# Tucking Under?



## TamaMoo (Jan 12, 2014)

Every bird, of any species, I have ever been owned by has tucked under a wing to sleep. Mom's little guy, and every other bird she has been owned by has tucked under. I've never noticed Joey tucking under to sleep, or even nap. Will he get there in time, since he is only 4 months now, or do some birds just not tuck under?


----------



## CaliTiels (Oct 18, 2012)

Jaid is 9 months old and he still has yet to do that


----------



## Mezza (Feb 19, 2013)

Skiddles doesn't really do it. She sits on her favourite perch and drops her head forward and down. Its so cute when you see it. 

Its like when you nod off sitting up and your head dips forward and down..one of these days I think she will drop off :rofl:


----------



## Double Trouble (Nov 24, 2013)

Badger has never done this but he does put his head on his back (if this is what you mean) or he dips is head forward to sleep.. Its adorable!

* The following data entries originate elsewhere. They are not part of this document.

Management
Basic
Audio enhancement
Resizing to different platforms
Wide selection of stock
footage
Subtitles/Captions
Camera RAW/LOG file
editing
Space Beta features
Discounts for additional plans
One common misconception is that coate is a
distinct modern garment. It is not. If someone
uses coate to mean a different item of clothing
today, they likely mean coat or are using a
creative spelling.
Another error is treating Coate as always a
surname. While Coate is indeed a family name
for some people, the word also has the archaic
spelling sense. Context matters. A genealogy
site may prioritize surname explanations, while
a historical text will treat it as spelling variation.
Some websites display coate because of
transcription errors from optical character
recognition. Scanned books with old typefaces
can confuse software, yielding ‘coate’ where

Sent from my GT-S5830i using Tapatalk 2


----------



## SoCalTiels (Oct 8, 2013)

You actually made me curious, so I was deep creeping on my birds last night paying attention to how they slept. I don't think the full tucking under a wing is a cockatiel habit, but it could be the preference of some birds, you never know.
Got this picture, and in the next ones I had taken, he hadn't moved, eyes were open and was totally not amused with the late night photo shoot, lol.


----------



## TamaMoo (Jan 12, 2014)

Joey drops his head forward too. When he is dozing he will keep his head up and just close his eyes. Mom's little guy will turn his head back and somewhat tuck under, but not fully tuck under. I was just wondering if cockatiels do. My canary did, and all the budgies I have had did.


----------



## goose'smom (Jan 1, 2014)

Goose gets super puffed up and just sinks her head down into her body but still facing forward. I have seen her turn her head and rest it on her back only a coupes times. I have yet to see our new baby, Artie, even sleep!


----------



## vitaminmandi (Jan 22, 2014)

Sophia just kinda sticks her beak under her wing and peeks at me when I get too close and wake her up lol


----------